Let $\Omega\subset\mathbb R^n$ be an open set, and recall $L^2$ and $H^1$ are the Hilbert spaces with inner products $(u,v)_{L^2}=\int_\Omega u\overline v\,dx$, and $(u,v)_{H^1}=\int_\Omega u\overline v+Du\cdot D\overline v\,dx$.
Fake Claim: for all $u$ in $H^1$, there is a $C>0$ such that $$ \|u\|_{H^1}\le C\|u\|_{L^2}. $$
This is absurd, of course, given the example $u=e^{it\cdot x}$ for $|t|\to\infty$. But the compactness proof below indicates otherwise. Where does it go wrong?
Fake proof: If not, there is a sequence $u_k\in H^1$ such that $\|u_k\|_{H^1}=1$ but $\|u_k\|_{L^2}\to 0$ as $k\to\infty$. By the Banach-Alaoglu theorem, we can find $u\in H^1$ and a subsequence, also denoted $u_k$, such that $u_k\to u$ weakly in $H^1$, i.e. $(u_k,\varphi)_{H^1}\to (u,\varphi)_{H^1}$ for all $\varphi\in H^1$. Note that $\|u\|_{H^1}=1$.
Given this, let now $\varphi\in C^\infty_0(\Omega)$, and consider $(u_k,\varphi)_{H^1}$. Since $Du_k\in L^2$ is the weak derivative of $u_k$, we have $(Du_k,D\varphi)_{L^2}=-(u_k,\Delta\varphi)_{L^2}$ (i.e. integration by parts), where $\Delta=\nabla\cdot\nabla$ is the Laplacian. Therefore,
$$ (u_k,\varphi)_{H^1}=(u_k,\varphi)_{L^2}-(u_k,\Delta\varphi)_{L^2}\to 0 $$ as $k\to\infty$. This would seem to imply $(u,\varphi)=0$ for all $\varphi\in C^\infty_0$, which then implies $u=0$, a contradiction to $\|u\|_{H^1}=1$.
Here is at least one mistake in the above.

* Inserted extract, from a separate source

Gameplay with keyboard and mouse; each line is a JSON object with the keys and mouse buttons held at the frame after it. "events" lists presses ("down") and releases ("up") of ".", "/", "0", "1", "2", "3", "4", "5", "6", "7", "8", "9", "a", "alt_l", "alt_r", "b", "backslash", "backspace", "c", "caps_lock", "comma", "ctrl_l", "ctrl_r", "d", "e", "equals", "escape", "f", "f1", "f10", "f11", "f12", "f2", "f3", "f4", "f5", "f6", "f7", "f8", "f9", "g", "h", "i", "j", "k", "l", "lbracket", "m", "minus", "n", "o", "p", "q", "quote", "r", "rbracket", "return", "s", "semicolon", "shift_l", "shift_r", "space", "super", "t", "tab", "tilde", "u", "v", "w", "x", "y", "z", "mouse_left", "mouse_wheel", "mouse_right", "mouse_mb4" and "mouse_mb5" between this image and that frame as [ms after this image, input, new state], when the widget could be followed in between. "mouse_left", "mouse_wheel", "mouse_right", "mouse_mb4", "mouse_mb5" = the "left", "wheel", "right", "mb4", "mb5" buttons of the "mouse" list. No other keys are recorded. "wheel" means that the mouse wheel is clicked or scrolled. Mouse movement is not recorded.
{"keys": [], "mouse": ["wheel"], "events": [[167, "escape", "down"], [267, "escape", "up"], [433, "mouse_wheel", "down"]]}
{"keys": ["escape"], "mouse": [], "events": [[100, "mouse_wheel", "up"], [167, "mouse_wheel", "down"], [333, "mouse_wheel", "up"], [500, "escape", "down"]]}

The unit sphere is not closed in the weak topology on any infinite dimensional normed space. In fact, for any such space $X$, the weak closure of $S = \{x \in X: \|x\| = 1\}$ is the unit ball $B = \{x \in X: \|x\| \leq 1\}$.
In particular, you cannot conclude that $\|u\|_{H^1} = 1$. The rest of the proof (if I haven't missed another mistake) can then be seen as a proof that, in fact, $u = 0$.